Jak stwierdził Rochowicz, lista nominacji została przekazana prezydentowi na początku kwietnia. Zostało zebranych 15 nazwisk - dodano kilka nowych i kilka, które się powtarzały we wcześniejszych wnioskach do prezydenta - powiedział. Jednak resort prawdopodobnie nie dołączył uzasadnienia nominacji. Czy tam jest uzasadnienie? Czytano mi listę nazwisk - zaznaczył rzecznik MON.
Trzy zaakceptowane propozycje na kilkanaście to katastrofa - stwierdził były szef resortu obrony narodowej Jerzy Szmajdziński. Dodał, że sprawa generalskich nominacji to delikatna materia: To wymaga posiadania dobrych kontaktów z Biurem Bezpieczeństwa Narodowego, gdzie znajdują się ludzie, którzy doradzają prezydentowi w sprawach wojskowych.

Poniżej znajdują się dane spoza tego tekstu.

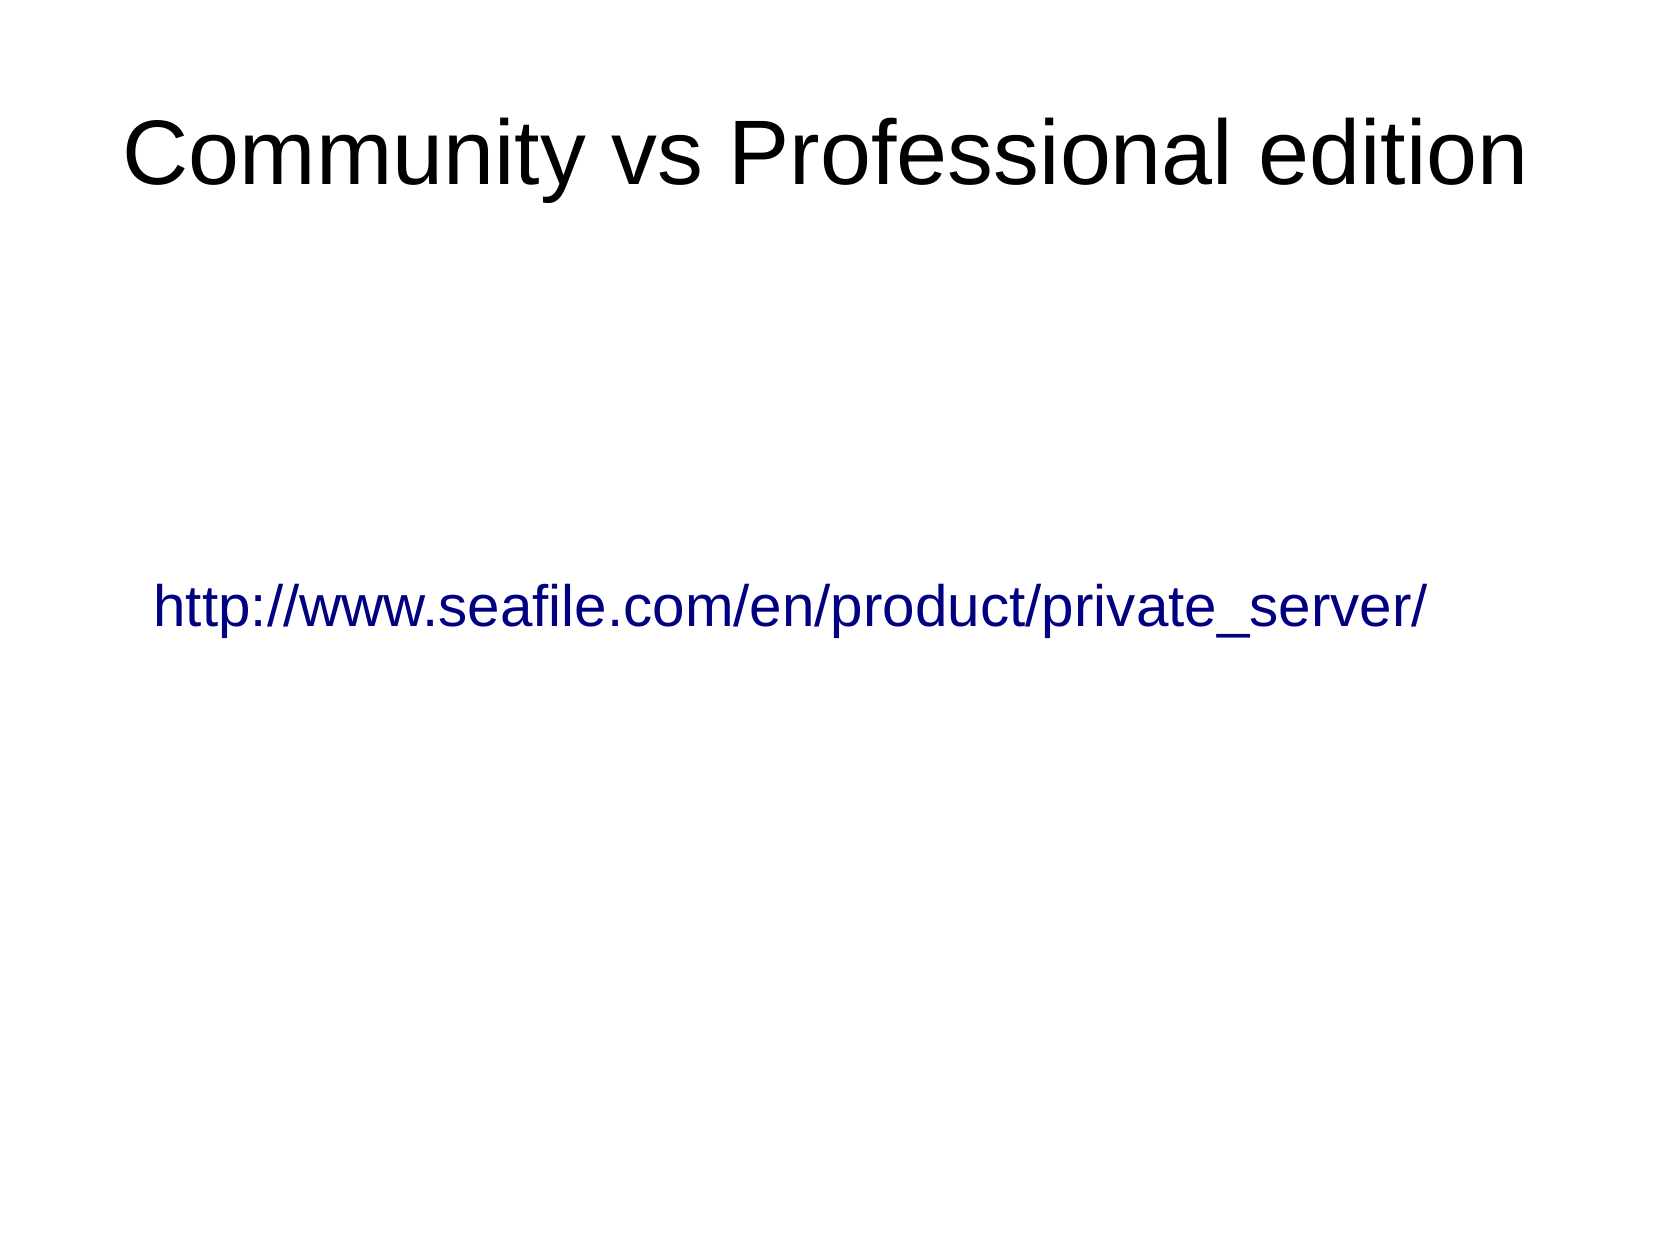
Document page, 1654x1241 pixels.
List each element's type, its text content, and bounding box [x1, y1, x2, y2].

list http://www.seafile.com/en/product/private_server/ [82, 290, 1571, 1010]
title Community vs Professional edition [82, 49, 1571, 257]
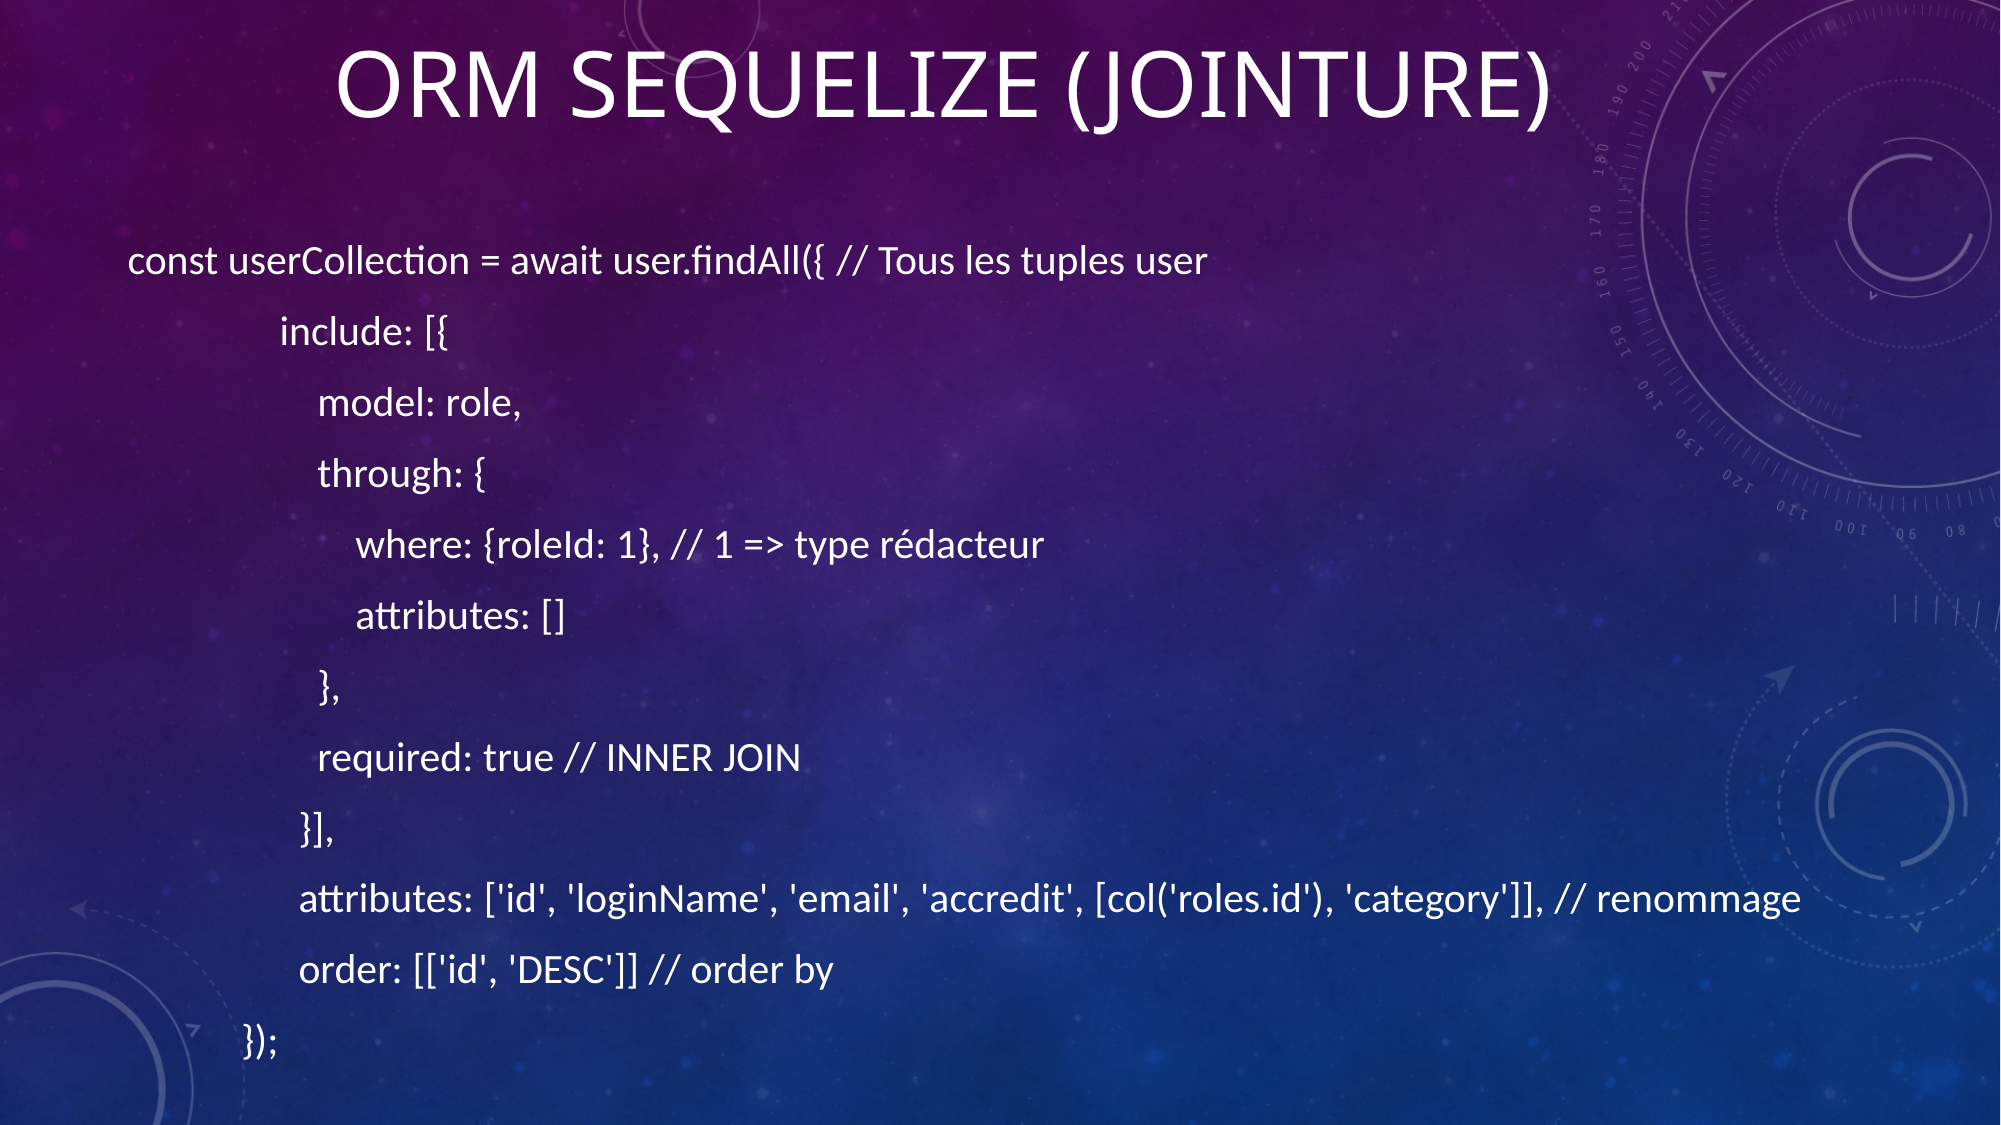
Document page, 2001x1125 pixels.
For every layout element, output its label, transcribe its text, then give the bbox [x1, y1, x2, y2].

Trzeba mieć świadomość, że oni mogą coś do ucha prezydenckiego powiedzieć.
Według Szmajdzińskiego zamieszanie to niekoniecznie wina prezydenta. Nominacje podpisane przez ministra Klicha mogły być po prostu słabo uzasadnione.
Znaki zapytania zostają, bo Kancelaria Prezydenta na temat generalskich nominacji milczy. Prezydent ma wręczyć nominacje 3 maja.